Physicians' Negative Perception of Sclerotherapy for Venous Disorders: Review of a 7-Year Experience With Modern Sclerotherapy



Sclerotherapy is the injection of a sclerosing substance directly into a varicosity or telangiectasia to cause damage, fibrosis, and eventual obliteration of the vessel. Although sclerotherapy has been shown to be effective with a low incidence of side effects, many physicians in the United States are unaware of the technique or view it in a negative way. To better define the extent of physician unfamiliarity or prejudice toward sclerotherapy, we surveyed a local medical community of gynecologists by anonymous written questionnaire. The results indicated that 82% of the responding physicians believed that their knowledge of sclerotherapy was insufficient to advise their patients, leaving patients to learn about sclerotherapy from mass media sources. Sclerotherapy was perceived as only slightly effective therapy for varicose veins and was thought to have a relatively high incidence of side effects.
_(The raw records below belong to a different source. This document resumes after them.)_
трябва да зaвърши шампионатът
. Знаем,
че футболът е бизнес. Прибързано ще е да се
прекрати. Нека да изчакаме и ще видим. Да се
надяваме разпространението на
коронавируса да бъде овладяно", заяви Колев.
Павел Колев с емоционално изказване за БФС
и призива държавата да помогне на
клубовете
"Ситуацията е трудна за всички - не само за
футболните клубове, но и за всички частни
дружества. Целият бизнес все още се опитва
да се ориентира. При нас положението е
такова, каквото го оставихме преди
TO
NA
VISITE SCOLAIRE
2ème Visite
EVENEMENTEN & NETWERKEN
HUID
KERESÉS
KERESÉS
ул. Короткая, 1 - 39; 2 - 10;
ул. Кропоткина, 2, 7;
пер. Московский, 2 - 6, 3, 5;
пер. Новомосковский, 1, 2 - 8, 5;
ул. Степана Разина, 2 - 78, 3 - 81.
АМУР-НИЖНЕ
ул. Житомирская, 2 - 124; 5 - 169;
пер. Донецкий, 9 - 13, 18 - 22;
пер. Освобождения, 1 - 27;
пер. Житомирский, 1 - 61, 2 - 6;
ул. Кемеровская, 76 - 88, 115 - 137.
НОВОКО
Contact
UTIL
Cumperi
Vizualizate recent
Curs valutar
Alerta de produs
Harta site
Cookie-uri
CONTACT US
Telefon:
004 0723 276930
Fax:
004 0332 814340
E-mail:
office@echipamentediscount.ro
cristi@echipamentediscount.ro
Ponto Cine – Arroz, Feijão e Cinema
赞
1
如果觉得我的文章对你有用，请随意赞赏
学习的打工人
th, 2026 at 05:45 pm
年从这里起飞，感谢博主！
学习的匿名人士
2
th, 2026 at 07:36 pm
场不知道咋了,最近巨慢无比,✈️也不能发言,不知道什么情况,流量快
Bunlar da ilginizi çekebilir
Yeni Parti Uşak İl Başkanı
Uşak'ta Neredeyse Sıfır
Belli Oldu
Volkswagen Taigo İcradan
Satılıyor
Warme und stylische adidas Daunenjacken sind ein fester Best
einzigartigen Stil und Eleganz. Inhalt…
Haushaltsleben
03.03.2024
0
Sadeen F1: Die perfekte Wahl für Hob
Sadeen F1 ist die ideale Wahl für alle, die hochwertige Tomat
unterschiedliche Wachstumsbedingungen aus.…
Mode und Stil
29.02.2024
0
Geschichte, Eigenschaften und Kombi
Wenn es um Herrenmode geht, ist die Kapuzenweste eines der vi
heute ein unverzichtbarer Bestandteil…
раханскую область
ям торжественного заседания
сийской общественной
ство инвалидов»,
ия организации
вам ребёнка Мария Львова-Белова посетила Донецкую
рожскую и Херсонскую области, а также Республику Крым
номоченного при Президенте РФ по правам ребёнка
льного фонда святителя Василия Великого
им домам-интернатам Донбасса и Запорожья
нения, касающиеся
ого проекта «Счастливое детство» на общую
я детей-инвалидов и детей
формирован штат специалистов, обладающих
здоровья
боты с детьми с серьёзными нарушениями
With recent improvements in the technique, our collaborative experience with 3000 patients receiving 50000 injections over the past 5 years has shown that sclerotherapy is a safe procedure achieving outstanding cosmetic results with concomitant symptomatic relief of painful varicosities and telangiectases. Sclerotherapy, as practiced today, offers an effective, simple, and less costly alternative to surgical stripping for most varicose and telangiectatic veins. The survey data demonstrate the need to educate the American medical community about the technique and merits of modern sclerotherapy so that patients may be properly guided by their physicians to the best sources of care for their aching and unsighlty leg veins.